WORK INSTRUCTION: Copy out each of the lines below word for word, keeping every character and line break as it is.

── THE INPUT

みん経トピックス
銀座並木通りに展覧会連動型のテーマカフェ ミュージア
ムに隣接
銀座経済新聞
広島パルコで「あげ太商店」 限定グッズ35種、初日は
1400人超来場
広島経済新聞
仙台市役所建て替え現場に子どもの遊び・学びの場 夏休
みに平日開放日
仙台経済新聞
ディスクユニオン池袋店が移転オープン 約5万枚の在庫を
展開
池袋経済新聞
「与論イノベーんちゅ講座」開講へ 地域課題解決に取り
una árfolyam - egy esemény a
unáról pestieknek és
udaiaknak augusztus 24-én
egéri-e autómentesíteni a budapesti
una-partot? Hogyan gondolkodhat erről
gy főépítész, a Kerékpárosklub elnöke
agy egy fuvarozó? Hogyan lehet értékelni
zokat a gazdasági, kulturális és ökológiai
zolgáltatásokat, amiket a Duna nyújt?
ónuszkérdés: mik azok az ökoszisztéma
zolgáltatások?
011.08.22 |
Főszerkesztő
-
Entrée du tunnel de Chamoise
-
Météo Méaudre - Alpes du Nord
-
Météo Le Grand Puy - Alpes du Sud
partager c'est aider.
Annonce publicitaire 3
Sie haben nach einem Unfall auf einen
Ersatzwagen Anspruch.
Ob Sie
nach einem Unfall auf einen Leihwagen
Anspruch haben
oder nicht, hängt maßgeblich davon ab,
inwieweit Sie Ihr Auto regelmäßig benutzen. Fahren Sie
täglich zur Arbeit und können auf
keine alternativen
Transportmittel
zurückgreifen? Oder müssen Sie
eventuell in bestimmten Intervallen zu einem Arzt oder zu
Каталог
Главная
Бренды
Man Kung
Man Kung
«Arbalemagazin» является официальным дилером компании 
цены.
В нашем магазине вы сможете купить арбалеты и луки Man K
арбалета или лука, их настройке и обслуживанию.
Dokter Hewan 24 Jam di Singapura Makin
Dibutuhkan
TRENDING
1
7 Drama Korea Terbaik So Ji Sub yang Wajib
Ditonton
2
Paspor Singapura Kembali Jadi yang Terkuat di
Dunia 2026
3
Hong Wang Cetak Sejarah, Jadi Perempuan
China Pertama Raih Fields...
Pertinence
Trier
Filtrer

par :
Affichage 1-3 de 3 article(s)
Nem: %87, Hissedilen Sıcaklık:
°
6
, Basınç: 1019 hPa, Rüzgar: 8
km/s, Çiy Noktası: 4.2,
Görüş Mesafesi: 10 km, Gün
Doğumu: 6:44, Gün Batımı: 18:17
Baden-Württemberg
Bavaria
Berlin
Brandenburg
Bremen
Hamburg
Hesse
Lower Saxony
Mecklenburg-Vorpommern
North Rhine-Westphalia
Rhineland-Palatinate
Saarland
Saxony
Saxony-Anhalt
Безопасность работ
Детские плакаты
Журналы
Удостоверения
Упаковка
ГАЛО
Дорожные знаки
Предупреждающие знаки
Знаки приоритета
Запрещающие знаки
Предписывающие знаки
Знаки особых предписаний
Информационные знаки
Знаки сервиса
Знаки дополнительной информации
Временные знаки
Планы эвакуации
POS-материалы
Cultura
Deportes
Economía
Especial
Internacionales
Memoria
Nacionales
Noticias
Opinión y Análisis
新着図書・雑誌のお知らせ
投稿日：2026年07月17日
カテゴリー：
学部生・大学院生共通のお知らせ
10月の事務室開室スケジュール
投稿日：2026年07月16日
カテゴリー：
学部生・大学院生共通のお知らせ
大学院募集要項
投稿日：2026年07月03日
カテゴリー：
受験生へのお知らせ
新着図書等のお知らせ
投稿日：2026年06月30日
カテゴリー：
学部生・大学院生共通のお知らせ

────

RESPONSE FOR THIS EXERCISE:
みん経トピックス
銀座並木通りに展覧会連動型のテーマカフェ ミュージア
ムに隣接
銀座経済新聞
広島パルコで「あげ太商店」 限定グッズ35種、初日は
1400人超来場
広島経済新聞
仙台市役所建て替え現場に子どもの遊び・学びの場 夏休
みに平日開放日
仙台経済新聞
ディスクユニオン池袋店が移転オープン 約5万枚の在庫を
展開
池袋経済新聞
「与論イノベーんちゅ講座」開講へ 地域課題解決に取り
una árfolyam - egy esemény a
unáról pestieknek és
udaiaknak augusztus 24-én
egéri-e autómentesíteni a budapesti
una-partot? Hogyan gondolkodhat erről
gy főépítész, a Kerékpárosklub elnöke
agy egy fuvarozó? Hogyan lehet értékelni
zokat a gazdasági, kulturális és ökológiai
zolgáltatásokat, amiket a Duna nyújt?
ónuszkérdés: mik azok az ökoszisztéma
zolgáltatások?
011.08.22 |
Főszerkesztő
-
Entrée du tunnel de Chamoise
-
Météo Méaudre - Alpes du Nord
-
Météo Le Grand Puy - Alpes du Sud
partager c'est aider.
Annonce publicitaire 3
Sie haben nach einem Unfall auf einen
Ersatzwagen Anspruch.
Ob Sie
nach einem Unfall auf einen Leihwagen
Anspruch haben
oder nicht, hängt maßgeblich davon ab,
inwieweit Sie Ihr Auto regelmäßig benutzen. Fahren Sie
täglich zur Arbeit und können auf
keine alternativen
Transportmittel
zurückgreifen? Oder müssen Sie
eventuell in bestimmten Intervallen zu einem Arzt oder zu
Каталог
Главная
Бренды
Man Kung
Man Kung
«Arbalemagazin» является официальным дилером компании 
цены.
В нашем магазине вы сможете купить арбалеты и луки Man K
арбалета или лука, их настройке и обслуживанию.
Dokter Hewan 24 Jam di Singapura Makin
Dibutuhkan
TRENDING
1
7 Drama Korea Terbaik So Ji Sub yang Wajib
Ditonton
2
Paspor Singapura Kembali Jadi yang Terkuat di
Dunia 2026
3
Hong Wang Cetak Sejarah, Jadi Perempuan
China Pertama Raih Fields...
Pertinence
Trier
Filtrer

par :
Affichage 1-3 de 3 article(s)
Nem: %87, Hissedilen Sıcaklık:
°
6
, Basınç: 1019 hPa, Rüzgar: 8
km/s, Çiy Noktası: 4.2,
Görüş Mesafesi: 10 km, Gün
Doğumu: 6:44, Gün Batımı: 18:17
Baden-Württemberg
Bavaria
Berlin
Brandenburg
Bremen
Hamburg
Hesse
Lower Saxony
Mecklenburg-Vorpommern
North Rhine-Westphalia
Rhineland-Palatinate
Saarland
Saxony
Saxony-Anhalt
Безопасность работ
Детские плакаты
Журналы
Удостоверения
Упаковка
ГАЛО
Дорожные знаки
Предупреждающие знаки
Знаки приоритета
Запрещающие знаки
Предписывающие знаки
Знаки особых предписаний
Информационные знаки
Знаки сервиса
Знаки дополнительной информации
Временные знаки
Планы эвакуации
POS-материалы
Cultura
Deportes
Economía
Especial
Internacionales
Memoria
Nacionales
Noticias
Opinión y Análisis
新着図書・雑誌のお知らせ
投稿日：2026年07月17日
カテゴリー：
学部生・大学院生共通のお知らせ
10月の事務室開室スケジュール
投稿日：2026年07月16日
カテゴリー：
学部生・大学院生共通のお知らせ
大学院募集要項
投稿日：2026年07月03日
カテゴリー：
受験生へのお知らせ
新着図書等のお知らせ
投稿日：2026年06月30日
カテゴリー：
学部生・大学院生共通のお知らせ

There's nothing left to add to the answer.